Diperbarui: 24 Juni 2015   07:10

Kompasiana adalah platform blog. Konten ini menjadi tanggung jawab bloger dan tidak mewakili pandangan redaksi Kompas.

Sosbud. Sumber ilustrasi: KOMPAS.com/Pesona Indonesia

Beberapa waktu yang lalu ada seorang kerabat yang menjadi korban KDRT suaminya. Wanita tersebut dalam keadaan hamil dan ditendang oleh suaminya hingga wajah dan matanya bengkak. Terang saja saudara-saudaranya menjadi berang dan ingin menyeret suami ke meja hijau. Kejadian seperti ini sudah terjadi untuk kali kedua, belum termasuk bentakan, cemooh dan kata-kata tidak menyenangkan dari suami terhadap istrinya. Setelah beberapa hari, ternyata mereka akur lagi dan istri mau memaafkan suaminya. Saya menjadi bingung dan tidak habis pikir, semudah inikah penyelesaian masalahnya?

Melalui diskusi yang panjang, ternyata istri memiliki alasan untuk tetap bertahan. Alasan utama adalah anak. Mereka sudah memiliki seorang anak dan akan melahirkan anak kedua. Istri tetap mau bertahan demi anaknya,dan berharap suami akan berubah. Jika bercerai, anak akan kehilangan salah satu figure orang tua dan tidak baik untuk perkembangan mereka. Istri juga tidak mau mengambil resiko kehilangan anak jika suami ngotot terhadap hak asuh. Setelah bercerai dan jika menikah lagi, belum tentu pernikahan selanjutnya akan lebih baik.
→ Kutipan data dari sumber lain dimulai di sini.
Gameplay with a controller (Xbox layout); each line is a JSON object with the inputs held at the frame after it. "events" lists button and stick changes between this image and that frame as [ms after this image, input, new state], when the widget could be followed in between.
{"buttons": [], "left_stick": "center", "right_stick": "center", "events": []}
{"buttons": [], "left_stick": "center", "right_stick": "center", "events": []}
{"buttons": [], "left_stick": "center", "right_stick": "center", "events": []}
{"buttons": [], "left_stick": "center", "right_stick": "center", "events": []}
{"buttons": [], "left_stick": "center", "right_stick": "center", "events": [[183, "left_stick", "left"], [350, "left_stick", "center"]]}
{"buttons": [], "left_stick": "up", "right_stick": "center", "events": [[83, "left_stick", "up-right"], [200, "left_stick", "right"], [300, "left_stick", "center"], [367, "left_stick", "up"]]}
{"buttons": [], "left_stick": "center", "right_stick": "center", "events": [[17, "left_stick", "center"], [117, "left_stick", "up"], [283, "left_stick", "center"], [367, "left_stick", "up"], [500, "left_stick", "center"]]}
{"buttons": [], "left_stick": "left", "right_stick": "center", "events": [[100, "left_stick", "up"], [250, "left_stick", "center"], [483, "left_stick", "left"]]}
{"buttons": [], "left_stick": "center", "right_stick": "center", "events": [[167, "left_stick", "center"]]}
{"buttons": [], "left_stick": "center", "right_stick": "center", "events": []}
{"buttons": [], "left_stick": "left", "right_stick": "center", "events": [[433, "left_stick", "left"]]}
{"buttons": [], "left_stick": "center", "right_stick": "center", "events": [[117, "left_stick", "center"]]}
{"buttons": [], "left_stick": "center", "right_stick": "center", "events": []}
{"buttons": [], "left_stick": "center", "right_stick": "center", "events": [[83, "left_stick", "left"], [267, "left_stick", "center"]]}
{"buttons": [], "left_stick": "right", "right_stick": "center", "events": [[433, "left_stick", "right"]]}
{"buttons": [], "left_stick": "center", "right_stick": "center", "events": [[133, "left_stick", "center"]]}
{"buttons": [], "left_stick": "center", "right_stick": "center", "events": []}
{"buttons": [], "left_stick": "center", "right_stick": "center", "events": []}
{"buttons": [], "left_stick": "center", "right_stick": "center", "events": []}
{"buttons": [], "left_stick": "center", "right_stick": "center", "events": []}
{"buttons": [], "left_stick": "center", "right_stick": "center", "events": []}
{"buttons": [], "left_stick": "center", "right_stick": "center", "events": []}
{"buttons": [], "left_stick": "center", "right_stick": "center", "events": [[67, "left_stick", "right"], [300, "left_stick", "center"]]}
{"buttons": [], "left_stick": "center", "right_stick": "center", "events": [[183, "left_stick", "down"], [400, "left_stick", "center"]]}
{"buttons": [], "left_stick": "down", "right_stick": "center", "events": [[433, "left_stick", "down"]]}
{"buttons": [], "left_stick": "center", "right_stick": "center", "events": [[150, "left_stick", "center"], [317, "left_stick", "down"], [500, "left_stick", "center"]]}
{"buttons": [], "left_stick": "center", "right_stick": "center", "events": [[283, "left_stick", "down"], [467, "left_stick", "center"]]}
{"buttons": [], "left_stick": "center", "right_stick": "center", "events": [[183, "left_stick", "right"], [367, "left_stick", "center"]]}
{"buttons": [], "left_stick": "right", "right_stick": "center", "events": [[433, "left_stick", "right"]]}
Alasan kedua adalah indoktrinasi orang tua, bahwa bercerai hanya akan mencoreng nama baik keluarga. Toh pada zaman orang tua, istri dianiaya suami adalah hal yang biasa. Sebagai seorang istri harus bisa tabah dan bertahan. Kelak akan menikmati hasilnya setelah anak-anak tumbuh dewasa.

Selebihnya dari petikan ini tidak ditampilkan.